- Exercise details
Extend the passage about hybrid clouds and workload mobility, picking up right after its final sentence.

- Excerpt provided
☆ ☆ ☆

For the last few years, from about 2008 on, various individuals and organizations have been purporting the benefits of a hybrid cloud architecture. On paper, hybrid clouds look wonderful. But there is a disconnect between the paper diagram and the reality of the situation.
It appears as though many of the supposed cloud experts involved in the mass hysteria of hybrid clouds have yet to dig deeply into the technical limitations of modern workload portability. While the concept of a hybrid cloud, and the ability to shift workloads from one datacenter to another sounds fantastic, there is a significant gap between the architecture of the existing technology and the business requirements.
The Missing Links
An exhaustive list of all the obstacles involved in hybrid clouds is not our intention. Generally speaking, there are successful implementations of both private and public clouds already. Yet, at this time, the major obstacle of bridging the two into a hybrid cloud is workload mobility.
Workload mobility is what allows the two cloud types to talk to each other, for lack of a better term. Workload mobility can be accomplished in several different ways. A workload can be migrated offline or online, it can be the entire operating system and application stack, or it could be just the application. A single workload may include multiple instances of operating systems and applications or it may be a single entity.

☆ ☆ ☆

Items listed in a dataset
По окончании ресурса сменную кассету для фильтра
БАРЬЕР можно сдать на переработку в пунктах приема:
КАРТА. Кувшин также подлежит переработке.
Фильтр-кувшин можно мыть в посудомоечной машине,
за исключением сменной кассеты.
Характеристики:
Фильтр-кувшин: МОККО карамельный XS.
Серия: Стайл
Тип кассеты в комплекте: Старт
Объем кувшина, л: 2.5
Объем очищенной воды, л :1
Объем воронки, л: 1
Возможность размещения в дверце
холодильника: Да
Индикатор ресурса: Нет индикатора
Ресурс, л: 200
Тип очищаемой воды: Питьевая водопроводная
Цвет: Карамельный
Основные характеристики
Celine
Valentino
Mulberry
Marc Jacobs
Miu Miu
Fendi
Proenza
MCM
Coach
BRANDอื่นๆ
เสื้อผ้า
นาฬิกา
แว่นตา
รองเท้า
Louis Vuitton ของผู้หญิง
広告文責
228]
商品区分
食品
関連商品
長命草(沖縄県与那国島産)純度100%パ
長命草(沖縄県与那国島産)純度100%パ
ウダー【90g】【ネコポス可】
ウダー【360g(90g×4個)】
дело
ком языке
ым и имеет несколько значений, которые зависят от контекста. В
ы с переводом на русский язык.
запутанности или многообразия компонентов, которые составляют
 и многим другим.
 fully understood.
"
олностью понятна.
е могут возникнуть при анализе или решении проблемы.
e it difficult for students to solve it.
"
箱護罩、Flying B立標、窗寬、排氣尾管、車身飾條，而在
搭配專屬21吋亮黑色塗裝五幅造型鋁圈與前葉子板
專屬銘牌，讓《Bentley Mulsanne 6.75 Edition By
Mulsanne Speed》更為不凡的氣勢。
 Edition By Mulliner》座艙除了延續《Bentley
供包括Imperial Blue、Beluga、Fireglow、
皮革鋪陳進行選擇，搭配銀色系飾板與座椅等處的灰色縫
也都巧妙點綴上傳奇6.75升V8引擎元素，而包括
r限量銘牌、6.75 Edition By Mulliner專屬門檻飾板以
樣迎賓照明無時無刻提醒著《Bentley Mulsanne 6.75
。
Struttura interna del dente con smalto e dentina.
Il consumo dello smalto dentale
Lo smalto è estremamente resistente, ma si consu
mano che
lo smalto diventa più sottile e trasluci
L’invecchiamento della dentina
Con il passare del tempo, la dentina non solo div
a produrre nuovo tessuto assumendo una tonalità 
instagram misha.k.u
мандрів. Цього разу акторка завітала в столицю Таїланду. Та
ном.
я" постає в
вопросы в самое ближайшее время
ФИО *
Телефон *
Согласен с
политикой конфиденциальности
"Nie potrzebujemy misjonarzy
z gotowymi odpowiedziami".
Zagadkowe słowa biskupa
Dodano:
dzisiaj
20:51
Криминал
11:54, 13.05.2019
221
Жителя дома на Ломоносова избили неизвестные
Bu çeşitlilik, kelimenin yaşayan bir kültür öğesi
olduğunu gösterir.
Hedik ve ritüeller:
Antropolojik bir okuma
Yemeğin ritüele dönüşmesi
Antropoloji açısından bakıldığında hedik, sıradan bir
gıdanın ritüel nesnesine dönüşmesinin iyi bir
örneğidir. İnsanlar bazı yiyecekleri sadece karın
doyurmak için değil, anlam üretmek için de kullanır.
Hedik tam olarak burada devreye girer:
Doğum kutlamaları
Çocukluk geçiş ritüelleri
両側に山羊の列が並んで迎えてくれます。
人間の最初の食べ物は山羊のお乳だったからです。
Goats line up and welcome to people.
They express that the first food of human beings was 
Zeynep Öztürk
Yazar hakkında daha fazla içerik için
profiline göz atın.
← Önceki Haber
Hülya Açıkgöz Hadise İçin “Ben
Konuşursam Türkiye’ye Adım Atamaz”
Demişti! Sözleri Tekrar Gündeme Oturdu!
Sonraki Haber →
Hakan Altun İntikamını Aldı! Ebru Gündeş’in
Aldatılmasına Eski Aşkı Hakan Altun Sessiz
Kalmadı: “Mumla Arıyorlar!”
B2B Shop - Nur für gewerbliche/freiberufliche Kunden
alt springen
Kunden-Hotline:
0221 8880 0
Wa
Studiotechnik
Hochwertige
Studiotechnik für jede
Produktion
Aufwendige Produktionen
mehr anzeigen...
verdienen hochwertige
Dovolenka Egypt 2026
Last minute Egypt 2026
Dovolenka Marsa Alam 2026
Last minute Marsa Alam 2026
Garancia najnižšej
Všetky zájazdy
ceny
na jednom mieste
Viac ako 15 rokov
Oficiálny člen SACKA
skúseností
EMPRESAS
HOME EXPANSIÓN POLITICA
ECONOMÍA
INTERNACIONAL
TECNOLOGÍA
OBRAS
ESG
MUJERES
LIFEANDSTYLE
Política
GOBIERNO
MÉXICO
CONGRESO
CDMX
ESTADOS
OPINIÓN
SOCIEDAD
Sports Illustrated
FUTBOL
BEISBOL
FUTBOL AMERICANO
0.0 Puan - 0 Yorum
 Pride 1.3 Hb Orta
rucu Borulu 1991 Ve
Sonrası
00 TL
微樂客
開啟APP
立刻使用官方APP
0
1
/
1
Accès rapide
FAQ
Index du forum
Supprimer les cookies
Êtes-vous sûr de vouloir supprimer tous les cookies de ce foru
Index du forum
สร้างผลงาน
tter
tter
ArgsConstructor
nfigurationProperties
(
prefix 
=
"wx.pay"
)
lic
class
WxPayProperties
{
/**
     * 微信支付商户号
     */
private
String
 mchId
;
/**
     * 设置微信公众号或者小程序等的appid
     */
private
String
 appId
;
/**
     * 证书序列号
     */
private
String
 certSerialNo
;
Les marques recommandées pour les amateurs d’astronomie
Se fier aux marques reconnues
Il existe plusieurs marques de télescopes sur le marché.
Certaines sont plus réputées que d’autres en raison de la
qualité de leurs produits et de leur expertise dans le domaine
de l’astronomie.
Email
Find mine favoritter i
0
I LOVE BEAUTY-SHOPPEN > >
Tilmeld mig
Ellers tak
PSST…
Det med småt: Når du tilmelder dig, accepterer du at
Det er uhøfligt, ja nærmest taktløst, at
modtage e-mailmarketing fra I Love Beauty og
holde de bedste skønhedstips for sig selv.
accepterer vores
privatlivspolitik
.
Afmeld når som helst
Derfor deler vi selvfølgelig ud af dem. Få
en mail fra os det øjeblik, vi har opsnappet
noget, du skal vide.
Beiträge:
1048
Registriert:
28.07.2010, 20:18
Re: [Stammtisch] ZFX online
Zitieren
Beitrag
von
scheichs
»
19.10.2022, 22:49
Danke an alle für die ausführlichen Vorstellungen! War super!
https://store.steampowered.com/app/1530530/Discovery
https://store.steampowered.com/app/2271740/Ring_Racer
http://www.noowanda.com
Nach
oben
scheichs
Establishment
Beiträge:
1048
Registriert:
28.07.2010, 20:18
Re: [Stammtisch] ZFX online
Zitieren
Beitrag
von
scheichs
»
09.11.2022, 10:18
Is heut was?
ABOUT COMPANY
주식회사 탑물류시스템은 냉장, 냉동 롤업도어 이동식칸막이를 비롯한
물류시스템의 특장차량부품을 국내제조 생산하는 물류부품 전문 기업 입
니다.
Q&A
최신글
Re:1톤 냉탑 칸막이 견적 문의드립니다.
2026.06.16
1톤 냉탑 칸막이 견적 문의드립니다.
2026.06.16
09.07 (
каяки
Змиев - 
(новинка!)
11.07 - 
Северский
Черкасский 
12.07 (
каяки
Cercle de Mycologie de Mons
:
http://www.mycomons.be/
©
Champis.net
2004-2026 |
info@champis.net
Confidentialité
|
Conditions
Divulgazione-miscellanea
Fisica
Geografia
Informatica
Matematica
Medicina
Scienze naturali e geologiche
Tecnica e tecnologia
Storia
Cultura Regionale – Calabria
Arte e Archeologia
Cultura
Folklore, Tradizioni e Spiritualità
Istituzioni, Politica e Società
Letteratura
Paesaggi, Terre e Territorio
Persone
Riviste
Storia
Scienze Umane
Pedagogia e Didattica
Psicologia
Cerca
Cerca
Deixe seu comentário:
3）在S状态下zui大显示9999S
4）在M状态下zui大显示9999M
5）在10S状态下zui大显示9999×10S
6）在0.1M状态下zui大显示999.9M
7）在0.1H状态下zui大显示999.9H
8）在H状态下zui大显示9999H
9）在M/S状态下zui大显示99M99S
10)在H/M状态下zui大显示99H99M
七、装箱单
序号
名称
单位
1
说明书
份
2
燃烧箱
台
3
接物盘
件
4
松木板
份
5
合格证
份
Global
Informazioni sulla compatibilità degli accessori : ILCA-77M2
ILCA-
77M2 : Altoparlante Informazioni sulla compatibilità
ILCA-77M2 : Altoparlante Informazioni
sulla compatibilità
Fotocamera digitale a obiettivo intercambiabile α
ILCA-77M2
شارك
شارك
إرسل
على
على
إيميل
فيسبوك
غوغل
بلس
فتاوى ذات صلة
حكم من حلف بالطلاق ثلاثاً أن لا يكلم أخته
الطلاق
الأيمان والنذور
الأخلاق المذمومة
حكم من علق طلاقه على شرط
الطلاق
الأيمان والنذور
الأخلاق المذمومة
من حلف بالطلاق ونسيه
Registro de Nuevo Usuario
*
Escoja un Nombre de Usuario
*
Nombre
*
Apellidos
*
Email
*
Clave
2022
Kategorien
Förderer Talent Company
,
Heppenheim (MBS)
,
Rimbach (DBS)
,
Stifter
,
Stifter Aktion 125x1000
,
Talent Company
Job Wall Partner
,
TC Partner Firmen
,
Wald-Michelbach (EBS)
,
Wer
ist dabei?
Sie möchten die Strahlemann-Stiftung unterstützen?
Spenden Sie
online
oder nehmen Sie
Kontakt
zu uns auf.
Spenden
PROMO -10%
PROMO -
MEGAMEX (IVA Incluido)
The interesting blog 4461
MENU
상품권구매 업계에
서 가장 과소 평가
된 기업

☆ ☆ ☆

- Response to the task
Which aspects of workload mobility get implemented on a cloud-by-cloud basis are left up to the designers and owners of each cloud. Regardless of the implementation details, the private cloud must have a means of offloading a workload to a public cloud and/or vice versa. The case may also exist for workload mobility between two public clouds. It is generally taken for granted in many hybrid cloud architectural designs that this capability already exists, but the technology to deliver workload mobility in today’s hybrid cloud is actually quite limited.
To some extent, workload mobility does exist. But the existing workload mobility was designed to be utilized within a single datacenter, or within a single network. Hybrid clouds require that a workload, usually a virtual machine itself, move outside the datacenter, usually over a WAN to another datacenter. While this sort of workload mobility can be accomplished on a limited basis today, the existing technology is not designed to support commonplace and well-managed mobility of workloads across the WAN.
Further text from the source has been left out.